Lesh, along with Paul McCartney, Roger Waters, Brian Wilson, John Entwistle, and others became an innovator in the role of the electric bass in rock during the mid-1960s; adopting a more melodic approach to the instrument instead of a conventional timekeeping role within the beat of the song, and chord structure. In many Dead jams, Lesh's bass is as much a lead instrument as Garcia's guitar.

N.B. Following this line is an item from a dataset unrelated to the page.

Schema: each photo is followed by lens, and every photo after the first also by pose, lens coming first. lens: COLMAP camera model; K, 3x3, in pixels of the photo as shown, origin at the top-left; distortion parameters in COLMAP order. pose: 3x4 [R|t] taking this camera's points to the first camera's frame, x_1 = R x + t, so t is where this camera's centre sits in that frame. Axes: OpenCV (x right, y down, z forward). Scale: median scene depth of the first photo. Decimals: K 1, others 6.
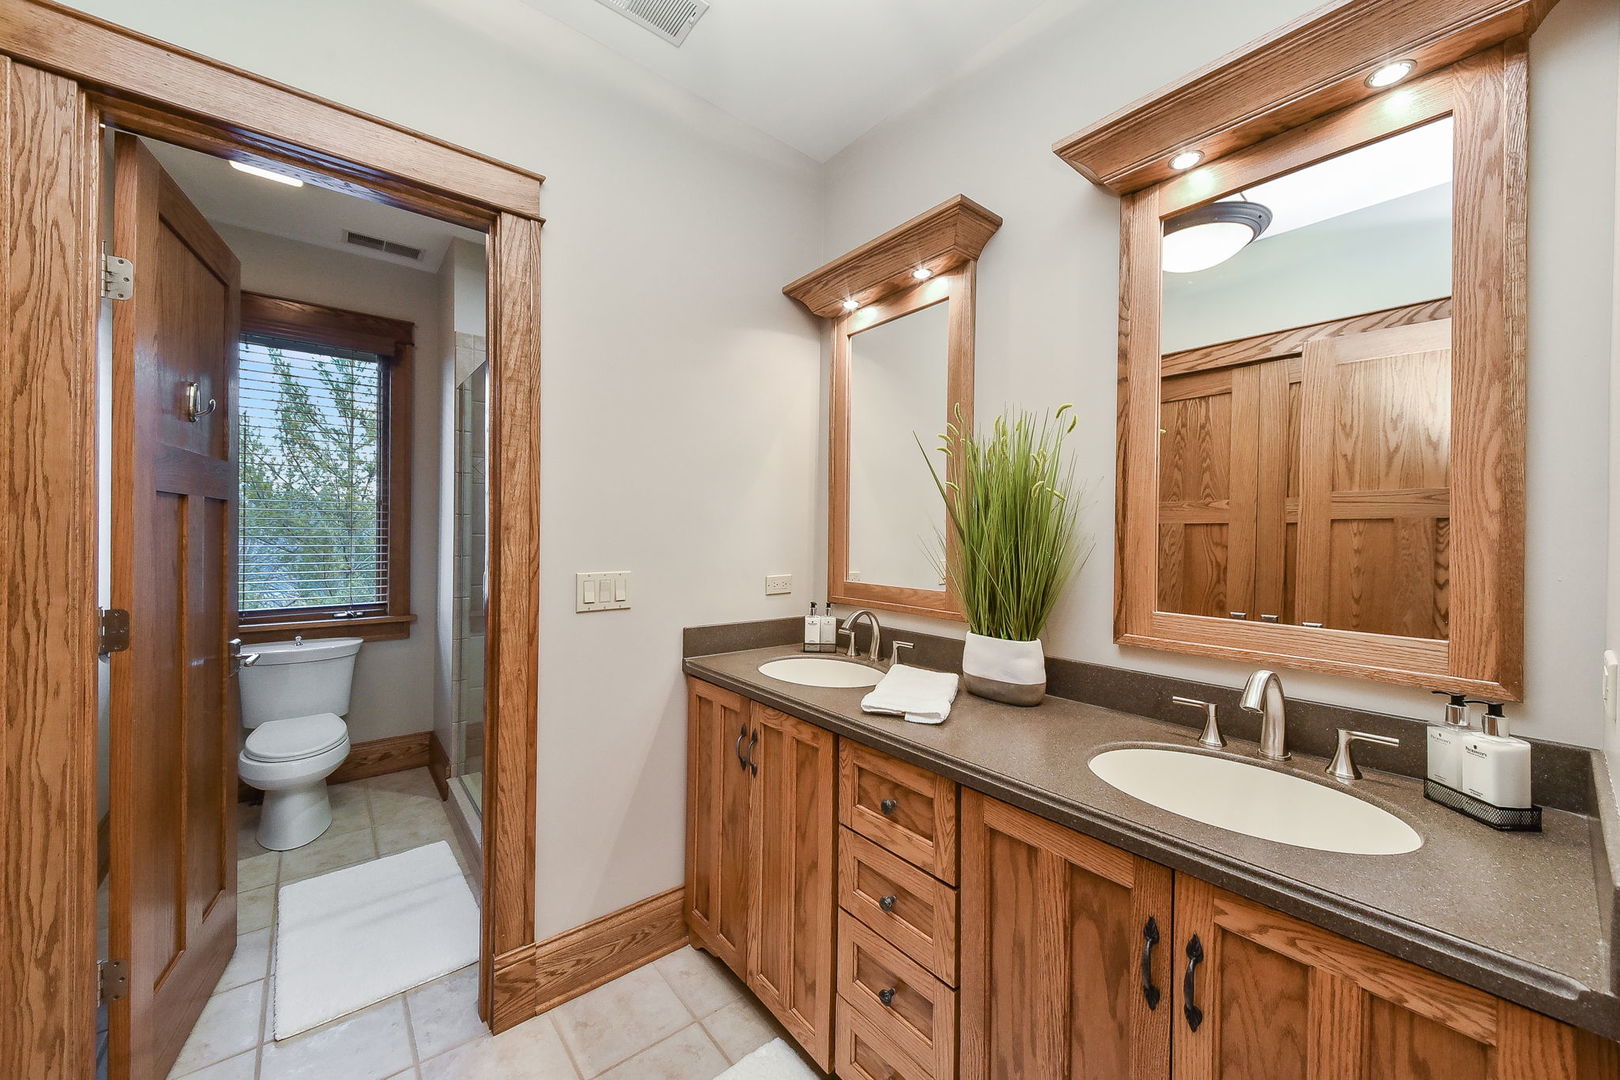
lens RADIAL K [[605.1, 0, 810.0], [0, 605.1, 540.0], [0, 0, 1]] dist [-0.000320, 0.000008]
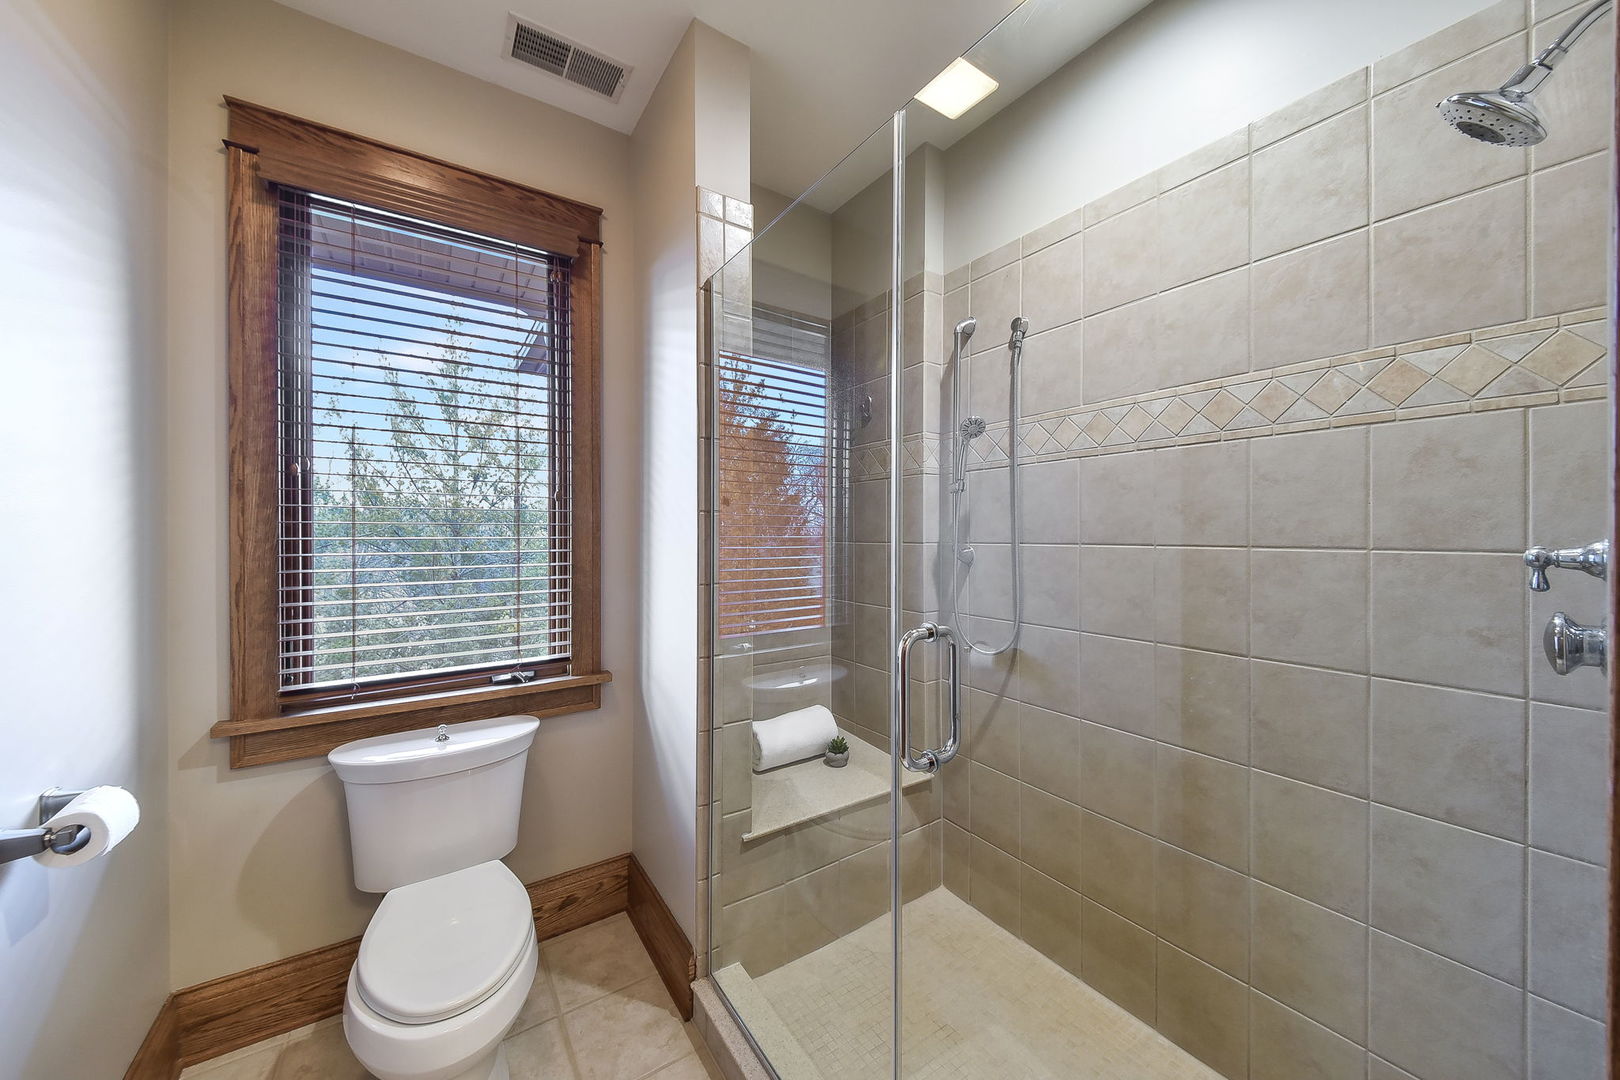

Lesh was not a prolific composer or singer with the Grateful Dead, although some of the songs he did contribute—"New Potato Caboose," "Box of Rain," "Unbroken Chain," and "Pride of Cucamonga"—are among the best-loved in the band's repertoire. Lesh's high tenor voice contributed greatly to the Grateful Dead's four-part harmony sections in their group vocals in the early days of the band, later handled by Donna Godchaux. In the 1980s, he resumed singing, but as a baritone.
Lesh's interest in avant garde music was a crucial influence on the Dead, pushing them into new territory, and he was an essential part of the group and its mystique, best summed-up in the Deadhead truism: "If Phil's on, the band's on."
After the Grateful Dead disbanded following Garca's death, Lesh continued to play with its offshoots The Other Ones and The Dead, as well as performing with his own band, Phil Lesh and Friends. One memorable tour paired him with Bob Dylan.
Phil Lesh and Friends |
In 1998 Lesh underwent a liver transplant as a result of chronic hepatitis C infection; since then, he has become an outspoken advocate for organ donor programs and when performing regularly encourages members of the audience to become organ donors.
In April, 2005, Lesh's book Searching for the Sound: My Life with the Grateful Dead was published. The book's name comes from the lyrics of a Grateful Dead song entitled "Unbroken Chain one of the few songs Lesh sings. This is the only book about the Grateful Dead written by a member of the band.
In 2009, Lesh went back on tour with the remaining members of The Grateful Dead and called it The Reunion Tour. Following the 2009 summer tour Lesh proceeded to found a new band with Bob Weir named Furthur, which debuted in September 2009.